— What you need to do —
1) Please retype the passage about Michael Yon from "I read Michael" to "wonder what changed?".
2) According to the passage about Michael Yon, where is the war mostly being fought today?

I read Michael Yon’s Moment of Truth – we’ve been on a humanitarian mission, at least since the surge and likely before. The media suddenly has started figuring it out though. I wonder what changed?
So, no longer just air-raiding villages and breaking into houses and terrorizing women and children in the dark of night? Somebody call Kerry and Murtha and tell them the good news.
For those of you actually interested in understanding the mess in the Middle East – consider the outstanding coverage of Michael Yon. He’s a great writer – and an even greater photographer:
Some days ago I visited the bazaar at Jalalabad, and took a bunch of colorful photographs and met many friendly people. Walking through Jalalabad, one could almost forget there was a war. But for the most part, this war is today being fought not in the cities, but the villages and small family compounds where most Afghanis live.

— Records shown —
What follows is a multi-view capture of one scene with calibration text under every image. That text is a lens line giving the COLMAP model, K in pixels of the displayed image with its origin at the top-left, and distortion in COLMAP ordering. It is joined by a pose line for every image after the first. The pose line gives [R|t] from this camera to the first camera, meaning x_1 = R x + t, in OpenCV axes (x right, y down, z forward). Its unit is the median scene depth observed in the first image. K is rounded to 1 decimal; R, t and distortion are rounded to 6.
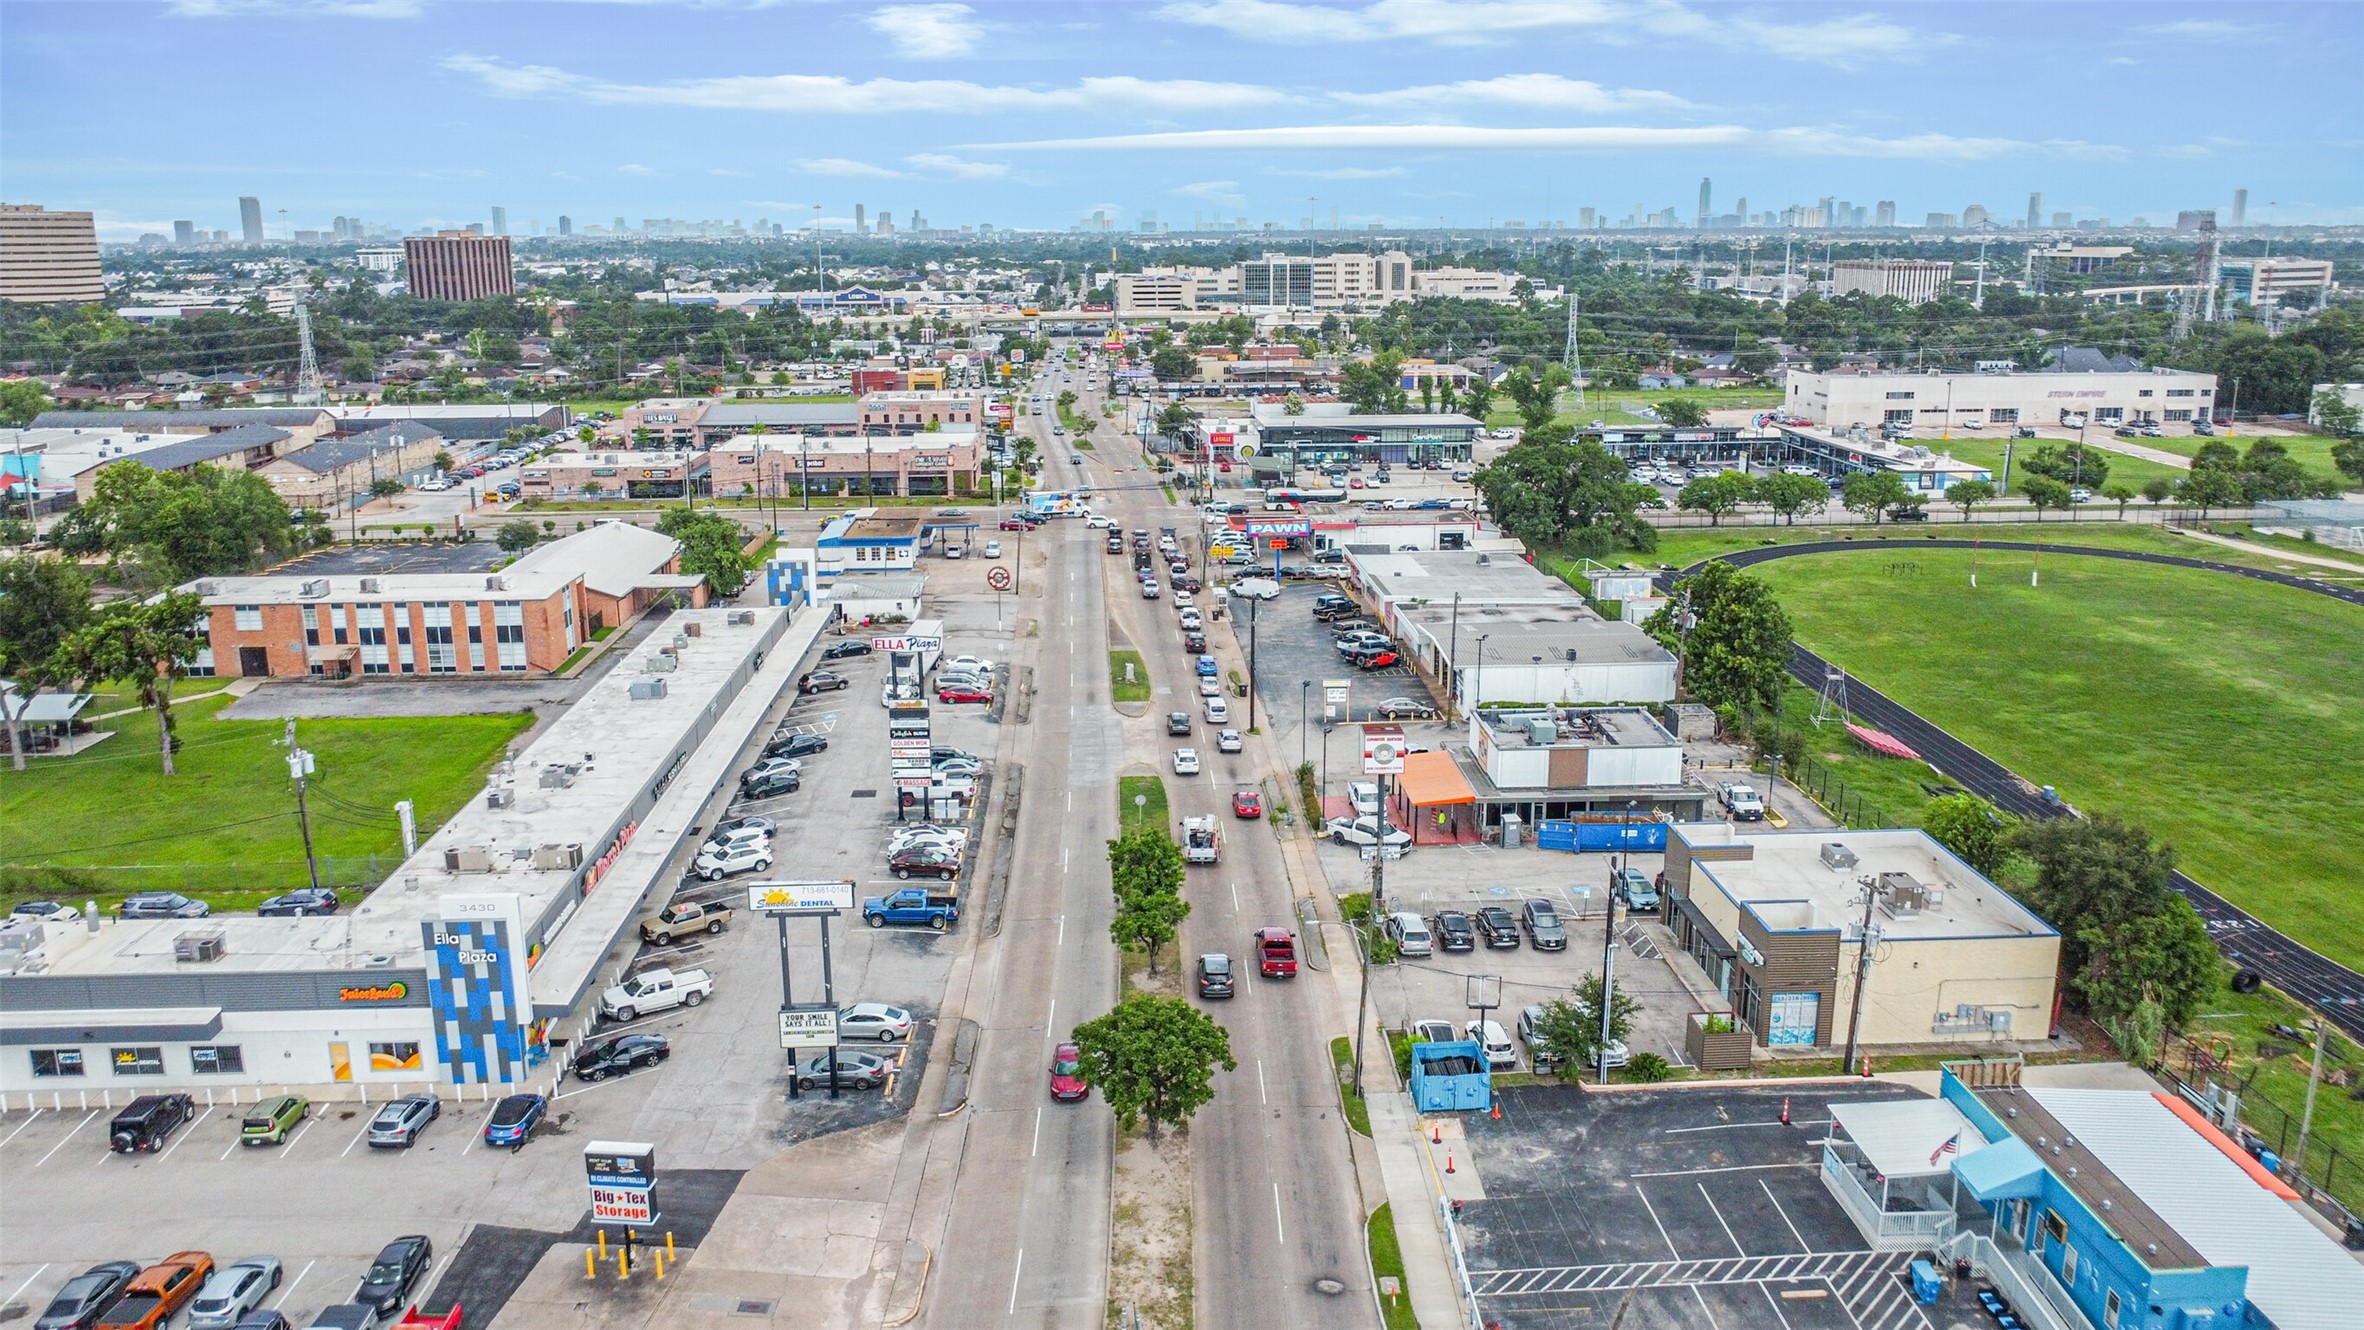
lens RADIAL K [[1732.3, 0, 1184.5], [0, 1732.3, 647.2], [0, 0, 1]] dist [-0.021790, -0.005203]
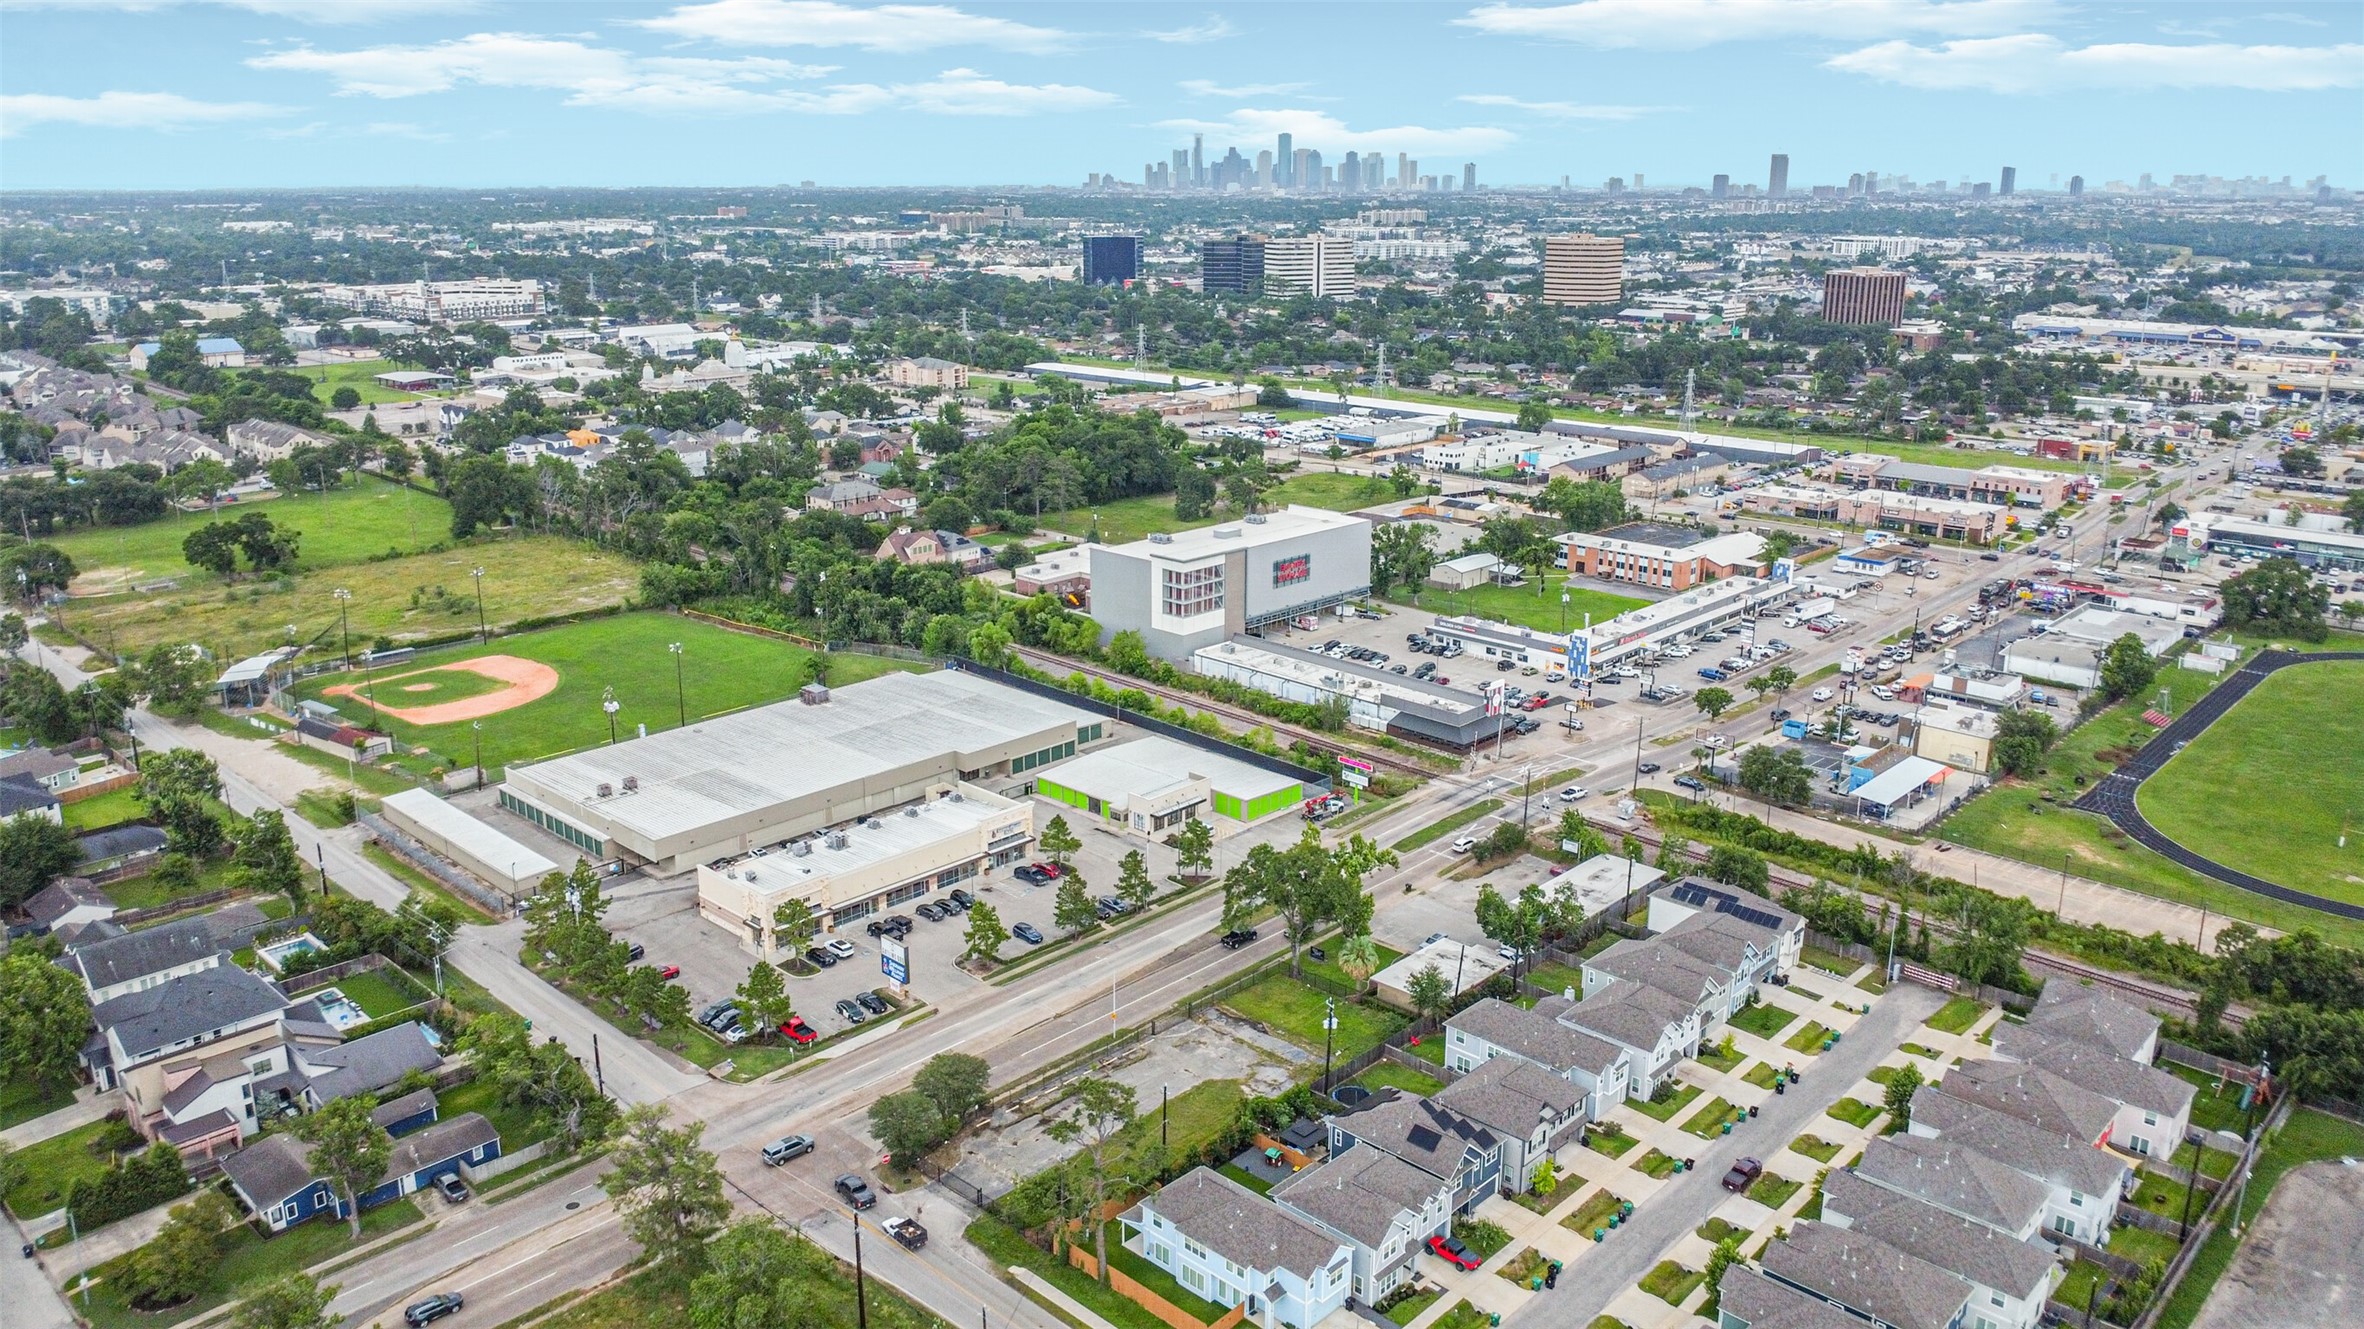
lens RADIAL K [[1705.4, 0, 1182.5], [0, 1705.4, 654.6], [0, 0, 1]] dist [-0.008223, -0.030037]
pose [[0.685696, 0.203291, -0.698923, 0.484572], [-0.175997, 0.978021, 0.111803, -0.024181], [0.706290, 0.046345, 0.706404, -0.690727]]
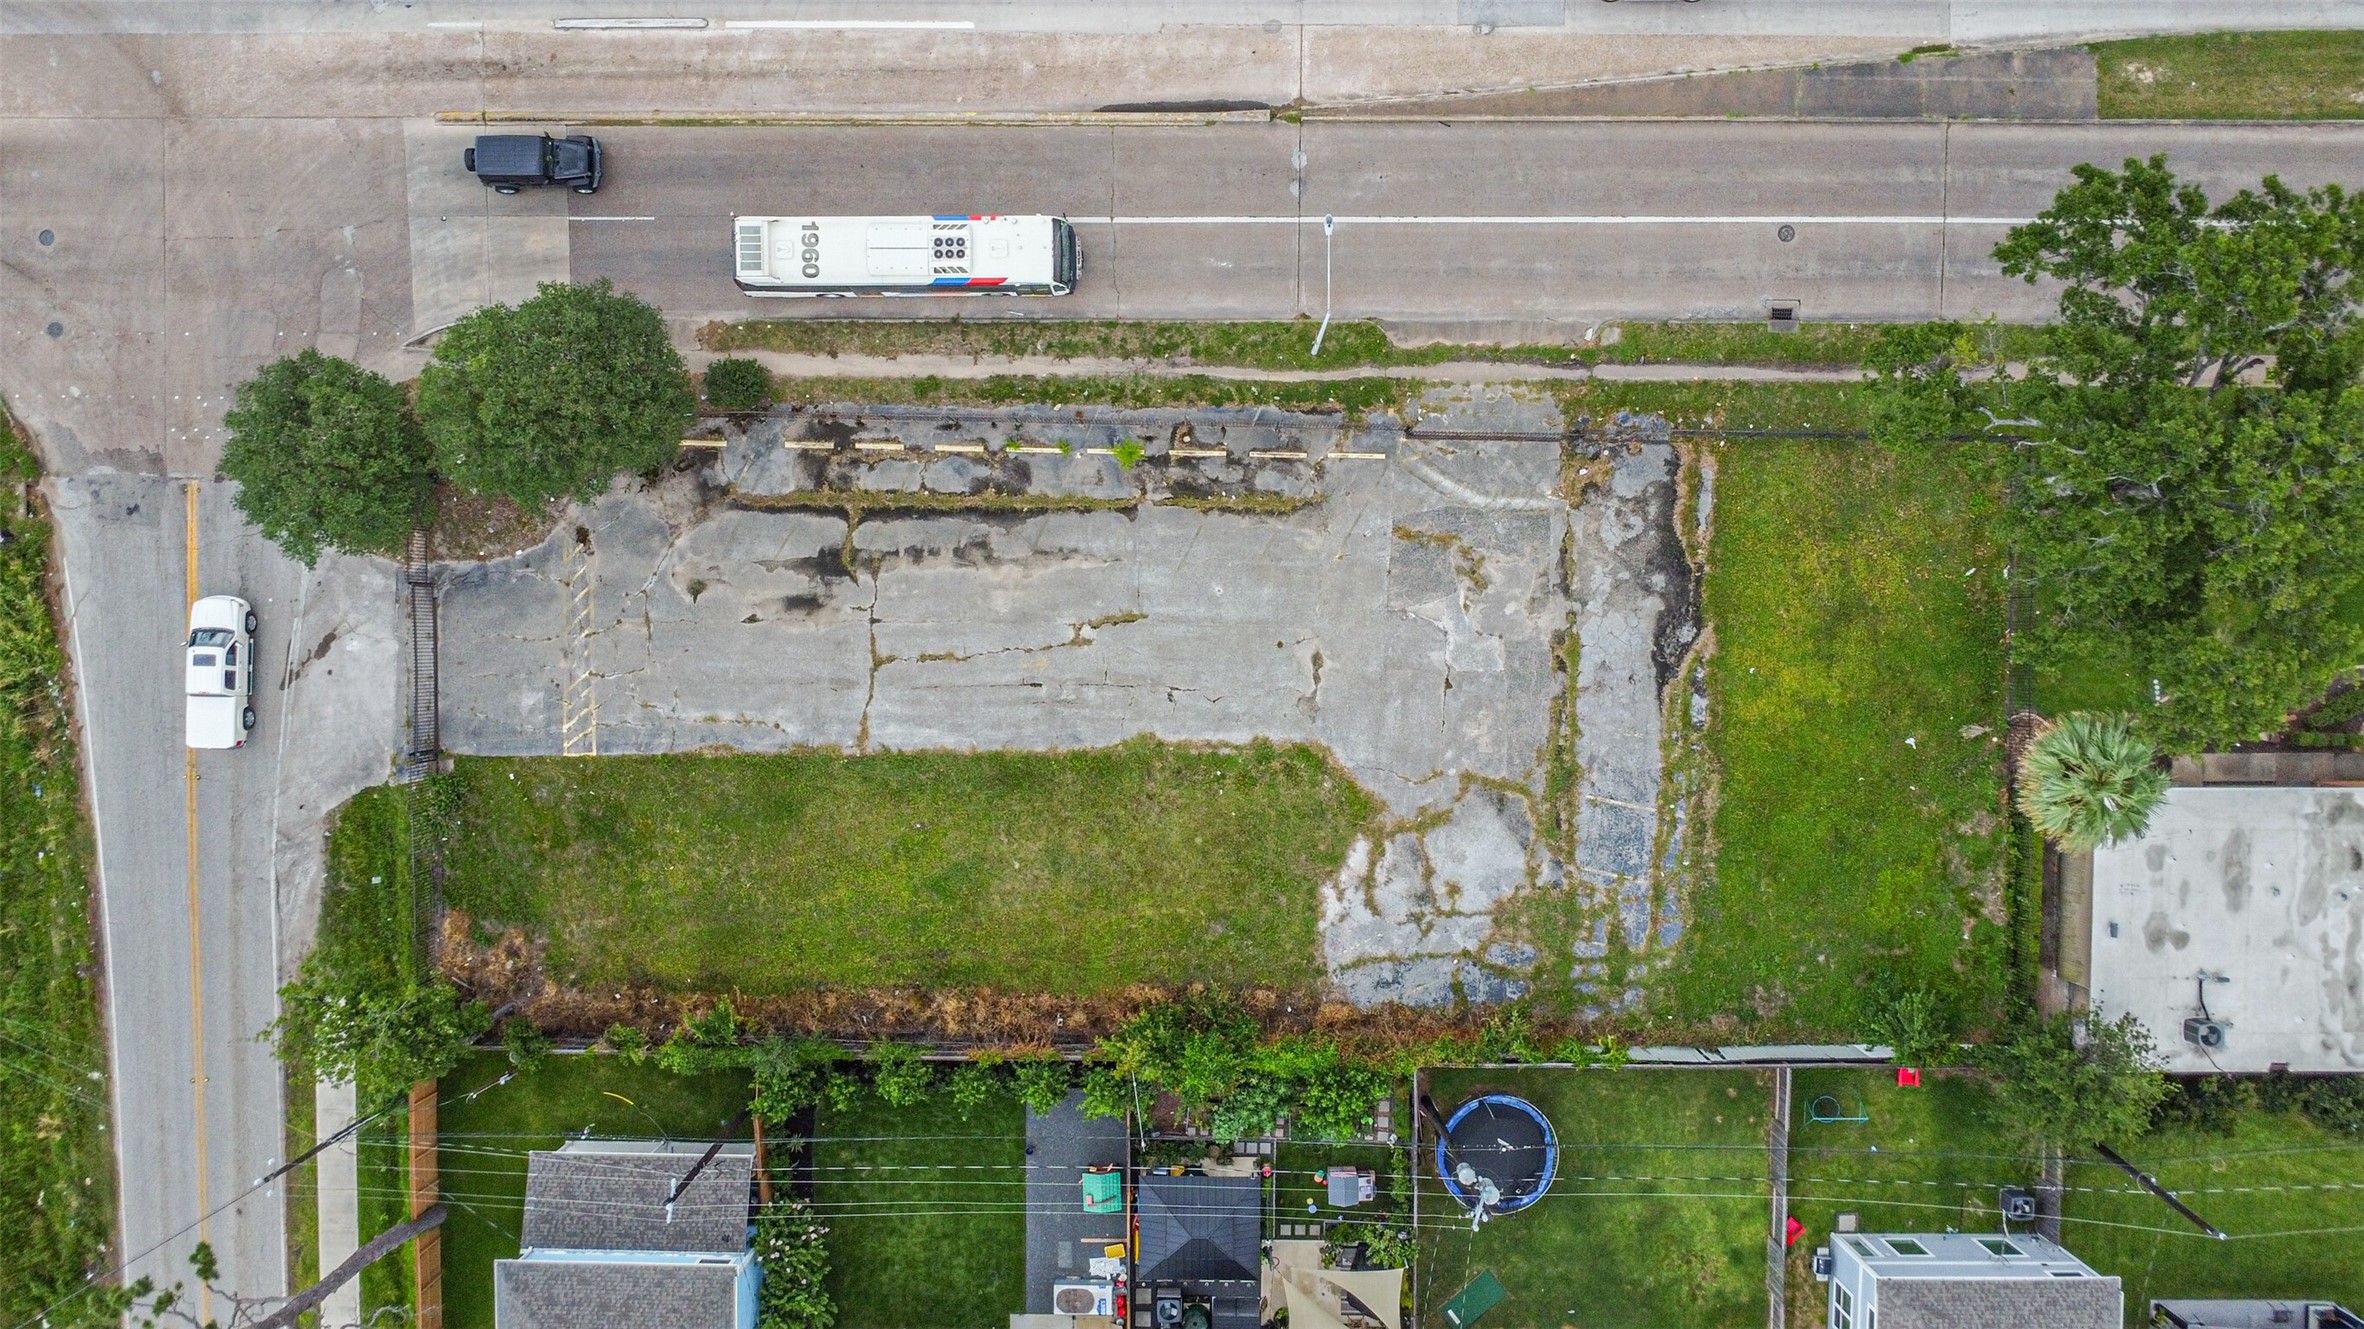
lens RADIAL K [[1690.6, 0, 1182.0], [0, 1690.6, 664.5], [0, 0, 1]] dist [-0.015197, -0.006147]
pose [[-0.057535, 0.996982, 0.052122, 0.070844], [-0.222657, -0.063708, 0.972813, -0.001802], [0.973198, 0.044365, 0.225650, -0.303708]]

— Answer set —
1)
I read Michael Yon’s Moment of Truth – we’ve been on a humanitarian mission, at least since the surge and likely before. The media suddenly has started figuring it out though. I wonder what changed?

2) In the villages and small family compounds where most Afghanis live, rather than in the cities.